Là-dessus, ayant vidé son sac, elle éclata en sanglots tellement bruyants que la Reine, très soucieuse, indiqua d’un geste qu’on l’éloigne. Ce dont la vieille Adèle se chargea sans oublier d’emporter le pot de vin.

— Quand elle en aura assez bu, elle dormira peut-être, fit-elle en guise de commentaire.

Marguerite, qui venait d’achever sa toilette, pria les dames présentes – Elvira de Fos y compris – de se retirer afin de pouvoir s’entretenir seule avec Hersende.

— Sancie a été enlevée, car il n’y pas d’autre terme à employer, fit-elle avec agitation, donnant ainsi libre cours à son inquiétude. Mais par qui et dans quel but ? S’il s’agissait d’une histoire d’amour, je ne vois pas pourquoi il y faudrait tant de mystères. Elle est libre d’elle-même.

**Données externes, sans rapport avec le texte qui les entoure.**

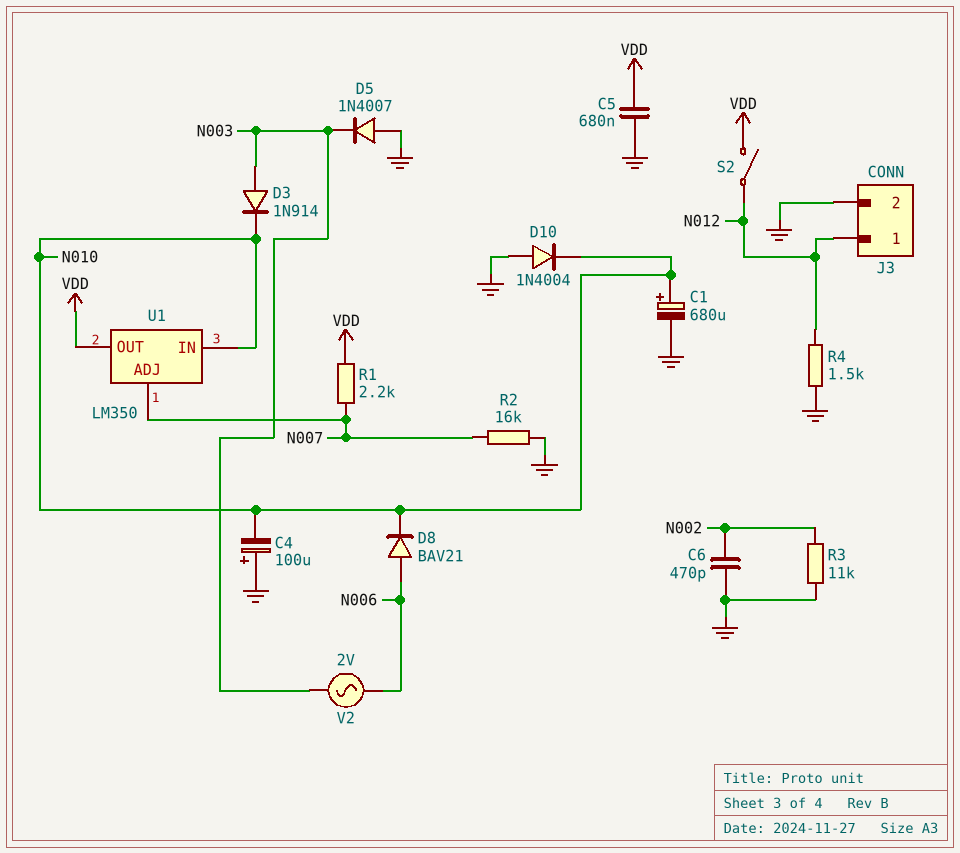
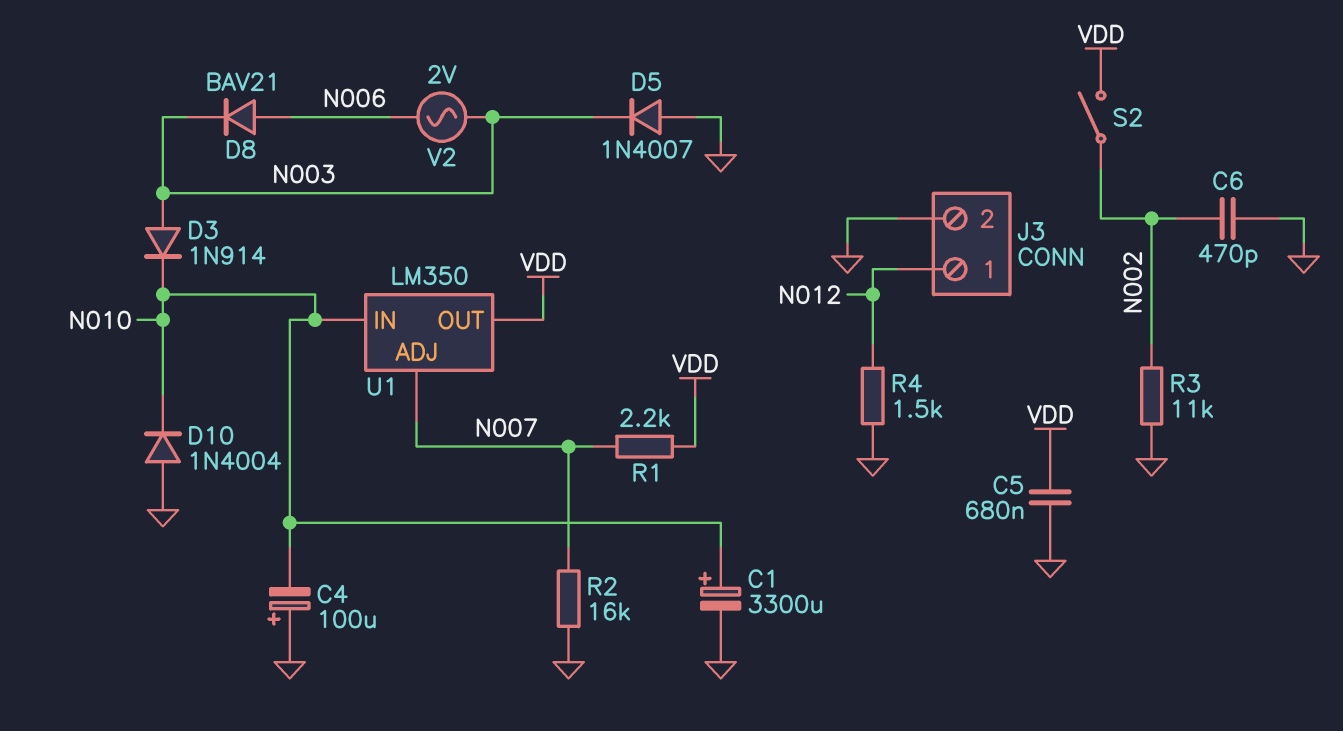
C1: 680uF (plus N010, minus GND) -> 3300uF (plus N010, minus GND)
D8: diode BAV21 (A N006, K N010) -> diode BAV21 (A N006, K N003)
S2: switch (N012, VDD) -> switch (N002, VDD)

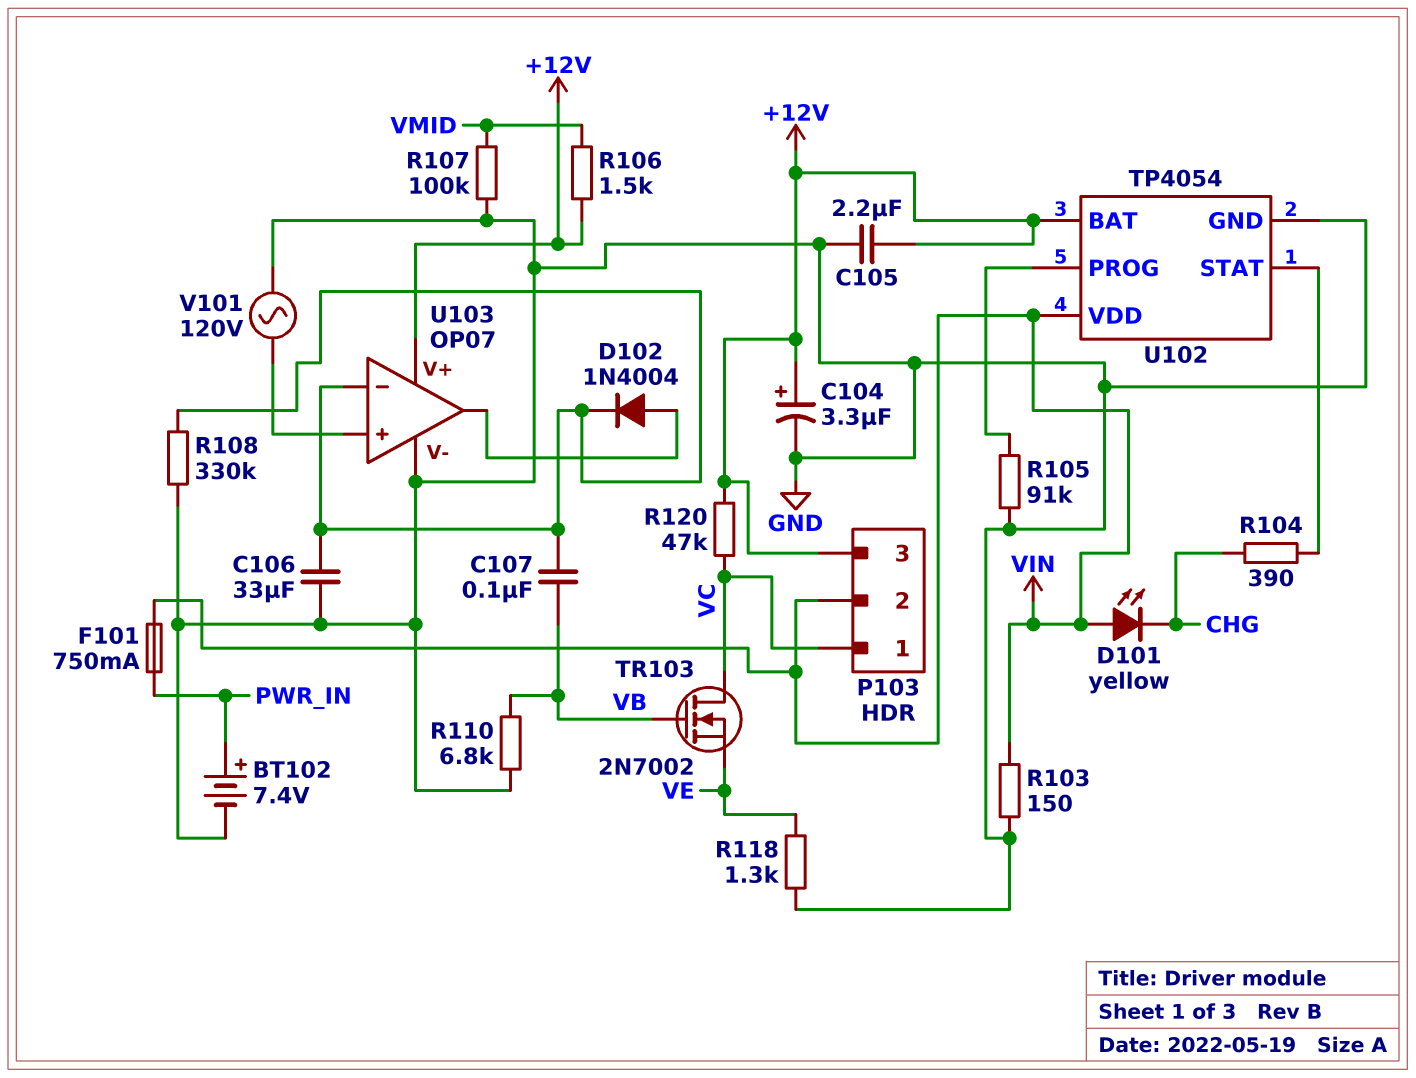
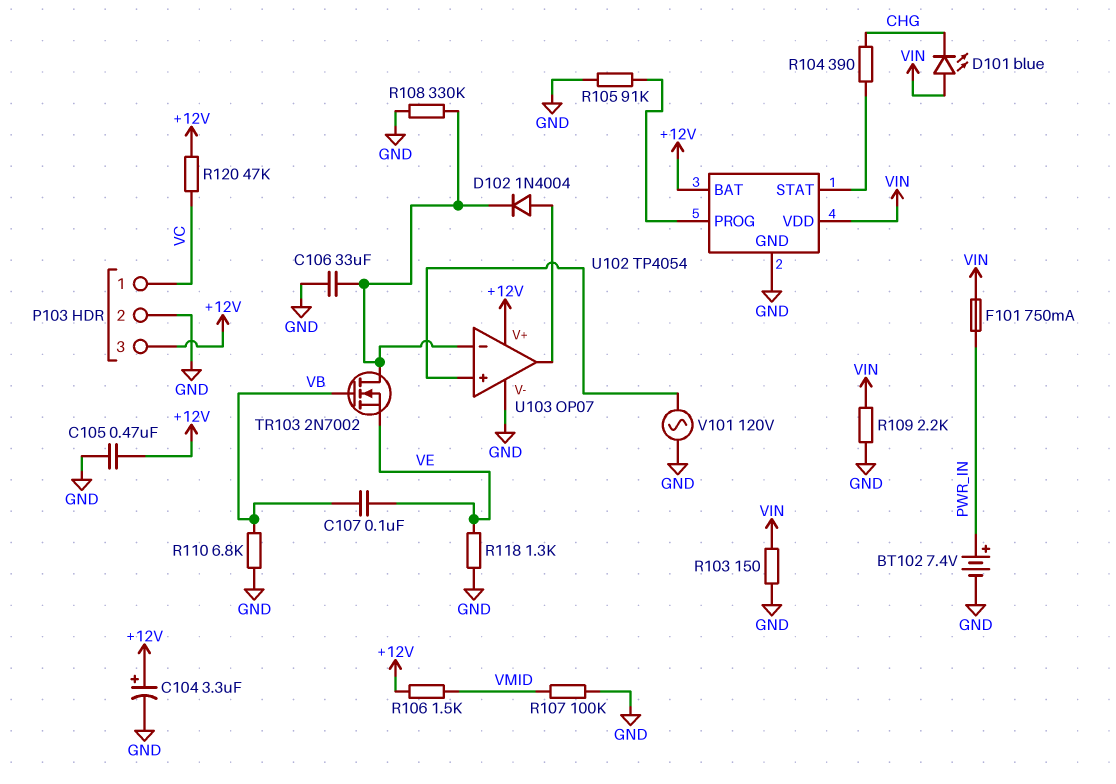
C105: 2.2uF (+12V, GND) -> 470nF (+12V, GND)
C107: 100nF (U103/in-, VB) -> 100nF (VB, VE)
D101: LED yellow (A VIN, K CHG) -> LED blue (A VIN, K CHG)
P103 pin 2: VIN -> GND
R109: none -> 2.2k (GND, VIN)
TR103: NMOS 2N7002 (G VB, D VC, S VE) -> NMOS 2N7002 (G VB, D U103/in-, S VE)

— Certainement pas ! Souvenez-vous, Madame, la lettre qui l’a attirée parlait d’une menace vous concernant… Il est bien dommage que nous ne puissions tenir ce message.

— On lui a demandé de le brûler. N’importe, je ne vois pas ce que nous pourrions en tirer : je suppose que cette pauvre Honorine en a rapporté fidèlement le contenu. Il y a, évidemment, cette signature…

— … qui ressemble à un R ? J’ai remarqué et je me demande si cette initiale ne désigne pas le chevalier de Courtenay ?

La Reine parut soudain profondément choquée. Elle rougit, pâlit, puis reprit à travers sa chambre la déambulation qu’elle avait un instant interrompue, tandis que la miresse poursuivait :

— Dame Sancie a certainement pensé que le message venait de lui parce qu’elle le connaît bien. Elle sait à quel point le… bonheur de la Reine est cher à messire Renaud. Que dire alors de sa sûreté ?

— Vous… vous croyez ?

— J’en suis persuadée, Madame, murmura Hersende qui ne put s’empêcher de constater que le teint délicat de la jeune femme s’empourprait de nouveau quand elle ajouta : Autant dire les choses comme elles sont. Il n’y a là rien dont vous puissiez vous offenser : le chevalier vous aime et je crois bien depuis le premier jour. Et dame Sancie le sait.